EXERCISE —
Take the lines below from the one with "die eure müden" through the one with "Antwerpen werd de" and retype them exactly. Include nothing else, and no pictures.

DATASET RECORDS —
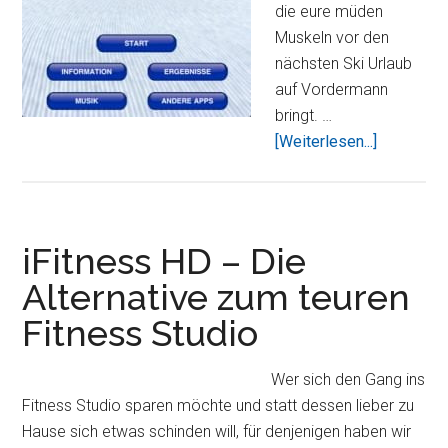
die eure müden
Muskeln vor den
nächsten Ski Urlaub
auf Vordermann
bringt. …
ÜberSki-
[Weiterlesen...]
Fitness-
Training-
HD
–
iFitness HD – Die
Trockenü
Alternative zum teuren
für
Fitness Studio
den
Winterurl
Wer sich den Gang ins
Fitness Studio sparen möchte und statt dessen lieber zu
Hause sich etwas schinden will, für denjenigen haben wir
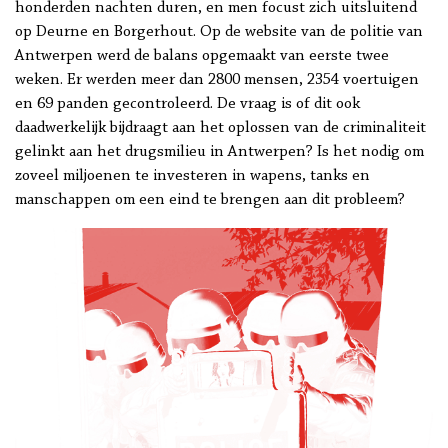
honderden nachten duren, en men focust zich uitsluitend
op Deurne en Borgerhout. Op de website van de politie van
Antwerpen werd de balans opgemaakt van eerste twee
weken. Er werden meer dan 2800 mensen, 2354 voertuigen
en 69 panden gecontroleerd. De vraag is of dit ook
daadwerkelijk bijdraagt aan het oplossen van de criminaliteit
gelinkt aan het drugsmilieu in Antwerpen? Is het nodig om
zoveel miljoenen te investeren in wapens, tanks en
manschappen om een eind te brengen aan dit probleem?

* * *

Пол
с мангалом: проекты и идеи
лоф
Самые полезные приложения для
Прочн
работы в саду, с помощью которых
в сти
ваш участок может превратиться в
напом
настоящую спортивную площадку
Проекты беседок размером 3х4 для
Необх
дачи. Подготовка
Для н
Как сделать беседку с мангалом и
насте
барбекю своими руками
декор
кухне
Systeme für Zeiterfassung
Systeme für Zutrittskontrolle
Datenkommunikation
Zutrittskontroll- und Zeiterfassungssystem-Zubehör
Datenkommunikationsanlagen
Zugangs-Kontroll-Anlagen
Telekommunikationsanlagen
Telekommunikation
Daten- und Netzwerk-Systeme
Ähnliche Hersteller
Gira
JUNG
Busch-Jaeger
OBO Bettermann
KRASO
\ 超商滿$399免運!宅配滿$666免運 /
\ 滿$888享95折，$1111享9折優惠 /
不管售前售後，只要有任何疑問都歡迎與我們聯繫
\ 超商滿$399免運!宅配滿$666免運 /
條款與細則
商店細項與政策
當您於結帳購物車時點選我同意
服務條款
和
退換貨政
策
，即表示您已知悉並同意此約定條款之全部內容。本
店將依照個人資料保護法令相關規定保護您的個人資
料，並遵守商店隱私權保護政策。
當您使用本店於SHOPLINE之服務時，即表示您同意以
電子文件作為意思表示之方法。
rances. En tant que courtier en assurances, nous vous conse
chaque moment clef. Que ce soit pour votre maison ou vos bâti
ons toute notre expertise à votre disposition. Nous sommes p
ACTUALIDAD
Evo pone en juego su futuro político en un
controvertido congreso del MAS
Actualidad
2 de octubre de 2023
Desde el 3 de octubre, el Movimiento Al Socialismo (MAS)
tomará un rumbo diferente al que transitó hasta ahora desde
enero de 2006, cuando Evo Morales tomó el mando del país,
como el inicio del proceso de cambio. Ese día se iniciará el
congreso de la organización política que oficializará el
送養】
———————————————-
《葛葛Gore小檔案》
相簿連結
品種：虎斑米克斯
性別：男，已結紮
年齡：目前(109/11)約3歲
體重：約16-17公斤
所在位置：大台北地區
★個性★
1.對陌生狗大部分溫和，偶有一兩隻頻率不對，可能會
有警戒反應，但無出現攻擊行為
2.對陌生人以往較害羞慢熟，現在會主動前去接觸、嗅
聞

PROBLEM SOLUTION —
die eure müden
Muskeln vor den
nächsten Ski Urlaub
auf Vordermann
bringt. …
ÜberSki-
[Weiterlesen...]
Fitness-
Training-
HD
–
iFitness HD – Die
Trockenü
Alternative zum teuren
für
Fitness Studio
den
Winterurl
Wer sich den Gang ins
Fitness Studio sparen möchte und statt dessen lieber zu
Hause sich etwas schinden will, für denjenigen haben wir
honderden nachten duren, en men focust zich uitsluitend
op Deurne en Borgerhout. Op de website van de politie van
Antwerpen werd de balans opgemaakt van eerste twee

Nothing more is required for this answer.